Zhao Fang mengangguk. Ia punya satu kelebihan: hal yang bukan keahliannya, tidak ia campuri. Biarkan profesional menangani urusan mereka, ia sebagai orang luar tidak perlu ikut campur.

Akhirnya, Zhao Fang dan Detektif bersembunyi di salju, menyaksikan pertarungan sengit antara Tim Magma dan Tim Aqua. Meski Tim Aqua unggul dalam tipe, tapi wilayah ini bersalju dan tidak ada air, membuat kemampuan mereka terbatas. Tim Magma akhirnya unggul, kedua belah pihak saling waspada lalu mundur.

"Berapa lencana gym yang kau miliki?" Detektif bertanya pelan di salju, walaupun depan mereka sudah kosong, ia tetap waspada.

"Satu, tapi kekuatanku cukup bagus." Zhao Fang menunjukkan lencana gym dan katalog miliknya.

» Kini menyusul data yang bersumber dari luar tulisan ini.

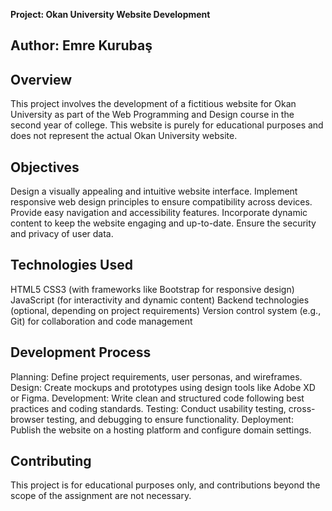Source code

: **Project: Okan University Website Development**

Author: Emre Kurubaş
------------------------------------------------------------------------------------
**Overview**
-------------
This project involves the development of a fictitious website for Okan University as 
part of the Web Programming and Design course in the second year of college.
This website is purely for educational purposes and does not represent the actual Okan University website.

**Objectives**
----------
Design a visually appealing and intuitive website interface.
Implement responsive web design principles to ensure
compatibility across devices. Provide easy navigation and accessibility features.
Incorporate dynamic content to keep the website engaging and up-to-date.
Ensure the security and privacy of user data.

**Technologies Used**
------------
HTML5
CSS3 (with frameworks like Bootstrap for responsive design)
JavaScript (for interactivity and dynamic content)
Backend technologies (optional, depending on project requirements)
Version control system (e.g., Git) for collaboration and code management

**Development Process**
--------------
Planning: Define project requirements, user personas, and wireframes.
Design: Create mockups and prototypes using design tools like Adobe XD or Figma.
Development: Write clean and structured code following best practices and coding standards.
Testing: Conduct usability testing, cross-browser testing, and debugging to ensure functionality.
Deployment: Publish the website on a hosting platform and configure domain settings.

**Contributing**
---------------
This project is for educational purposes only, and
contributions beyond the scope of the assignment are not necessary.

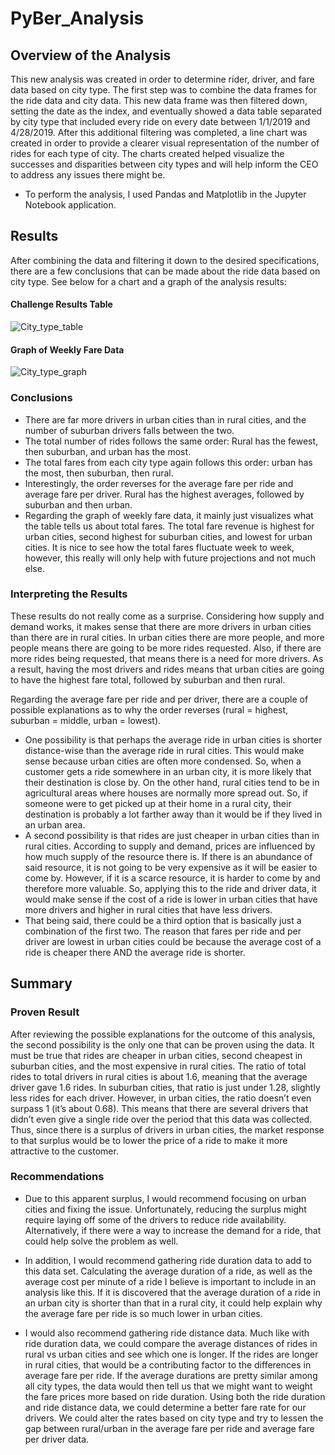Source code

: # PyBer_Analysis
## Overview of the Analysis
This new analysis was created in order to determine rider, driver, and fare data based on city type. The first step was to combine the data frames for the ride data and city data. This new data frame was then filtered down, setting the date as the index, and eventually showed a data table separated by city type that included every ride on every date between 1/1/2019 and 4/28/2019. After this additional filtering was completed, a line chart was created in order to provide a clearer visual representation of the number of rides for each type of city. The charts created helped visualize the successes and disparities between city types and will help inform the CEO to address any issues there might be.

- To perform the analysis, I used Pandas and Matplotlib in the Jupyter Notebook application.

## Results
After combining the data and filtering it down to the desired specifications, there are a few conclusions that can be made about the ride data based on city type. See below for a chart and a graph of the analysis results:

#### Challenge Results Table

![City_type_table](https://user-images.githubusercontent.com/94764735/151709937-e81cadf7-f137-400e-b8ae-6e677f50b0df.png)

#### Graph of Weekly Fare Data

![City_type_graph](https://user-images.githubusercontent.com/94764735/151709939-c450081f-348c-4141-9adb-828b4459490c.png)

### Conclusions
- There are far more drivers in urban cities than in rural cities, and the number of suburban drivers falls between the two. 
- The total number of rides follows the same order: Rural has the fewest, then suburban, and urban has the most.
- The total fares from each city type again follows this order: urban has the most, then suburban, then rural.
- Interestingly, the order reverses for the average fare per ride and average fare per driver. Rural has the highest averages, followed by suburban and then urban.
- Regarding the graph of weekly fare data, it mainly just visualizes what the table tells us about total fares. The total fare revenue is highest for urban cities, second highest for suburban cities, and lowest for urban cities. It is nice to see how the total fares fluctuate week to week, however, this really will only help with future projections and not much else. 

### Interpreting the Results
These results do not really come as a surprise. Considering how supply and demand works, it makes sense that there are more drivers in urban cities than there are in rural cities. In urban cities there are more people, and more people means there are going to be more rides requested. Also, if there are more rides being requested, that means there is a need for more drivers. As a result, having the most drivers and rides means that urban cities are going to have the highest fare total, followed by suburban and then rural. 

Regarding the average fare per ride and per driver, there are a couple of possible explanations as to why the order reverses (rural = highest, suburban = middle, urban = lowest).

 - One possibility is that perhaps the average ride in urban cities is shorter distance-wise than the average ride in rural cities. This would make sense because urban cities are often more condensed. So, when a customer gets a ride somewhere in an urban city, it is more likely that their destination is close by. On the other hand, rural cities tend to be in agricultural areas where houses are normally more spread out. So, if someone were to get picked up at their home in a rural city, their destination is probably a lot farther away than it would be if they lived in an urban area. 
- A second possibility is that rides are just cheaper in urban cities than in rural cities. According to supply and demand, prices are influenced by how much supply of the resource there is. If there is an abundance of said resource, it is not going to be very expensive as it will be easier to come by. However, if it is a scarce resource, it is harder to come by and therefore more valuable. So, applying this to the ride and driver data, it would make sense if the cost of a ride is lower in urban cities that have more drivers and higher in rural cities that have less drivers.
- That being said, there could be a third option that is basically just a combination of the first two. The reason that fares per ride and per driver are lowest in urban cities could be because the average cost of a ride is cheaper there AND the average ride is shorter.

## Summary
### Proven Result
After reviewing the possible explanations for the outcome of this analysis, the second possibility is the only one that can be proven using the data. It must be true that rides are cheaper in urban cities, second cheapest in suburban cities, and the most expensive in rural cities. The ratio of total rides to total drivers in rural cities is about 1.6, meaning that the average driver gave 1.6 rides. In suburban cities, that ratio is just under 1.28, slightly less rides for each driver. However, in urban cities, the ratio doesn’t even surpass 1 (it’s about 0.68). This means that there are several drivers that didn’t even give a single ride over the period that this data was collected. Thus, since there is a surplus of drivers in urban cities, the market response to that surplus would be to lower the price of a ride to make it more attractive to the customer.

### Recommendations
- Due to this apparent surplus, I would recommend focusing on urban cities and fixing the issue. Unfortunately, reducing the surplus might require laying off some of the drivers to reduce ride availability. Alternatively, if there were a way to increase the demand for a ride, that could help solve the problem as well.

- In addition, I would recommend gathering ride duration data to add to this data set. Calculating the average duration of a ride, as well as the average cost per minute of a ride I believe is important to include in an analysis like this. If it is discovered that the average duration of a ride in an urban city is shorter than that in a rural city, it could help explain why the average fare per ride is so much lower in urban cities.

- I would also recommend gathering ride distance data. Much like with ride duration data, we could compare the average distances of rides in rural vs urban cities and see which one is longer. If the rides are longer in rural cities, that would be a contributing factor to the differences in average fare per ride. If the average durations are pretty similar among all city types, the data would then tell us that we might want to weight the fare prices more based on ride duration. 
Using both the ride duration and ride distance data, we could determine a better fare rate for our drivers. We could alter the rates based on city type and try to lessen the gap between rural/urban in the average fare per ride and average fare per driver data.

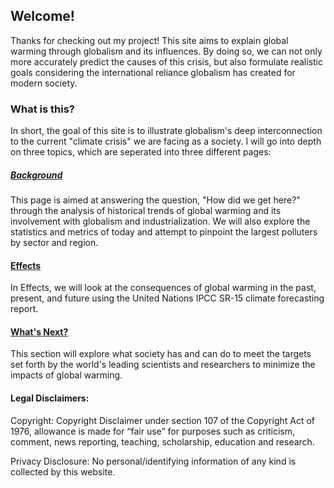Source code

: ## Welcome!

Thanks for checking out my project!
This site aims to explain global warming through globalism and its influences. By doing so, we can not only more accurately predict the causes of this crisis, but also formulate realistic goals considering the international reliance globalism has created for modern society.


### What is this?
In short, the goal of this site is to illustrate globalism's deep interconnection to the current "climate crisis" we are facing as a society. I will go into depth on three topics, which are seperated into three different pages:

##### [Background](https://ccamaisa.github.io/312H-globalwarmingproj/background)
This page is aimed at answering the question, "How did we get here?" through the analysis of historical trends of global warming and its involvement with globalism and industrialization. We will also explore the statistics and metrics of today and attempt to pinpoint the largest polluters by sector and region.

#### [Effects](https://ccamaisa.github.io/312H-globalwarmingproj/effects)
In Effects, we will look at the consequences of global warming in the past, present, and future using the United Nations IPCC SR-15 climate forecasting report.

#### [What's Next?](https://ccamaisa.github.io/312H-globalwarmingproj/whatsnext)
This section will explore what society has and can do to meet the targets set forth by the world's leading scientists and researchers to minimize the impacts of global warming.



#### Legal Disclaimers:
Copyright: Copyright Disclaimer under section 107 of the Copyright Act of 1976, allowance is made for “fair use” for purposes such as criticism, comment, news reporting, teaching, scholarship, education and research.

Privacy Disclosure: No personal/identifying information of any kind is collected by this website.
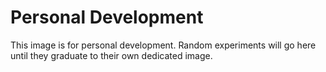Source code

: # Personal Development

This image is for personal development. Random experiments will go here until they graduate
to their own dedicated image.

"Selanjutnya bukan urusanmu. Staf Tim Magma punya kekuatan setara lima lencana." Detektif menggeleng. Meski Gyarados Zhao Fang sesuai kriteria, melihat usia Zhao Fang, Detektif mengurungkan niat meminta bantuan.

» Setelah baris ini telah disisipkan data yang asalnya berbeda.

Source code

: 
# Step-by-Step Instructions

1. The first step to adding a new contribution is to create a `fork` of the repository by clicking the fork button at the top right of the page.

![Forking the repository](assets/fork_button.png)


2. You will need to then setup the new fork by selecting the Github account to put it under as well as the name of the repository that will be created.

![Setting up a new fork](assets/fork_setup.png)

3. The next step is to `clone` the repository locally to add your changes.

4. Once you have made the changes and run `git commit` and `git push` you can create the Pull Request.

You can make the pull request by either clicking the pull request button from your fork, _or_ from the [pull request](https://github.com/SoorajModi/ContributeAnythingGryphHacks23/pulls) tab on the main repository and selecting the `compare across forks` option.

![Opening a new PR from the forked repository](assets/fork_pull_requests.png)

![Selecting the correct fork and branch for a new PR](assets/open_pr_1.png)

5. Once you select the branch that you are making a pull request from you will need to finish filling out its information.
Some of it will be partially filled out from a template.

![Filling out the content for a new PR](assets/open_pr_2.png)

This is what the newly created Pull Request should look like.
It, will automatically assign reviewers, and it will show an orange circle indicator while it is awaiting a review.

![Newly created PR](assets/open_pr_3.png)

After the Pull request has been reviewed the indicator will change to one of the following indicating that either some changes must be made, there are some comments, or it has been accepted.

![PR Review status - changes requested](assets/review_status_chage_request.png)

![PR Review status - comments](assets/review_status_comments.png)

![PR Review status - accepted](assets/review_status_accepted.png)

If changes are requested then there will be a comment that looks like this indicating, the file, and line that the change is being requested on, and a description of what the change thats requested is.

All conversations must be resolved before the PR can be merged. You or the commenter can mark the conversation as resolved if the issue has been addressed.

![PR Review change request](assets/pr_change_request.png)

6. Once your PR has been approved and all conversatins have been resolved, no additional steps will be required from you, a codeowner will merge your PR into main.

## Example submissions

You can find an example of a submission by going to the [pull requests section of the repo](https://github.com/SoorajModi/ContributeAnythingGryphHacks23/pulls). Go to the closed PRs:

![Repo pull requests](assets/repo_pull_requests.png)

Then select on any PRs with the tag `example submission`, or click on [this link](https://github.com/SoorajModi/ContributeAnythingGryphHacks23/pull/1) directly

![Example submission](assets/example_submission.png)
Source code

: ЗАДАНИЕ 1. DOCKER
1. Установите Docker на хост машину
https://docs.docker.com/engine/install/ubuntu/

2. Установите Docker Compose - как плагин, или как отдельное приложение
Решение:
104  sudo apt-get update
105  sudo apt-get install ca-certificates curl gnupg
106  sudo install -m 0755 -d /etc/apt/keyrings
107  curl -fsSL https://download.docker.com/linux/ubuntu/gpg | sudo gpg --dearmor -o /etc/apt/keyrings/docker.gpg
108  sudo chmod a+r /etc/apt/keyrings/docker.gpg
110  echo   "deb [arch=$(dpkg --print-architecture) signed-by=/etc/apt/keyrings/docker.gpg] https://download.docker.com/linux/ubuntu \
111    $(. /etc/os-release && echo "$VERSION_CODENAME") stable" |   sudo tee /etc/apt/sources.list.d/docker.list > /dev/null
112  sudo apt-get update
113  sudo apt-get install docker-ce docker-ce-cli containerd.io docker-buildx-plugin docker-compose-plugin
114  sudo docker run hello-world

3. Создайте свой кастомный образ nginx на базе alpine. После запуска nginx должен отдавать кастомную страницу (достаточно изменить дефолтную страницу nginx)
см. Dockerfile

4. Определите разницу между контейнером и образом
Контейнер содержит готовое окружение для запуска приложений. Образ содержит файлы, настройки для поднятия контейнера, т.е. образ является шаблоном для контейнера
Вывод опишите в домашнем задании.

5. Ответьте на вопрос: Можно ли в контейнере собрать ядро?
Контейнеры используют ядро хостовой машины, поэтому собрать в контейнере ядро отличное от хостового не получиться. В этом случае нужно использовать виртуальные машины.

Zhao Fang hanya bisa pasrah. Ia tidak mau membebani Detektif, jadi memutuskan kembali ke Kota Petal untuk mencari kapal menuju Kota Dewford, agar bisa mendapatkan lencana kedua.

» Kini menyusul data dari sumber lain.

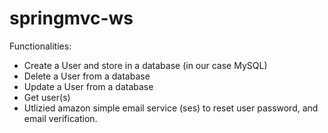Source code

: # springmvc-ws
Functionalities:
- Create a User and store in a database (in our case MySQL)
- Delete a User from a database
- Update a User from a database
- Get user(s)
- Utlizied amazon simple email service (ses) to reset user password, and email verification.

Setelah berpamitan, Zhao Fang berjalan menuju Kota Rustboro. Salju memang sudah berhenti, tapi suhu dingin membuat salju belum mencair, sehingga perjalanan cukup mudah. Sambil berjalan, Zhao Fang memperhatikan lingkungan sekitar, ia ingat di sebelah adalah Air Terjun Meteor, tempat berbagai Pokémon bagus.

Zhao Fang mengambil buku catatan, menuliskan targetnya. Ia sudah mencatat Dragon Scale, Pokémon unik yang membuatnya tertarik. Jika ada kesempatan, ia ingin menangkap Dragon Scale.

Saat memikirkan masa depan, Zhao Fang melihat sosok di antara pepohonan, sekilas saja namun ia langsung mengenali: Froslass.

"Froslass?" Zhao Fang merasa senang. Tempat ini sangat jauh dari lokasi Detektif tadi. Mengapa Froslass ada di sini?

Zhao Fang memikirkan dua kemungkinan: Froslass ketakutan oleh Tim Magma lalu bersembunyi di sini, atau di sinilah Batu Bangkit berada.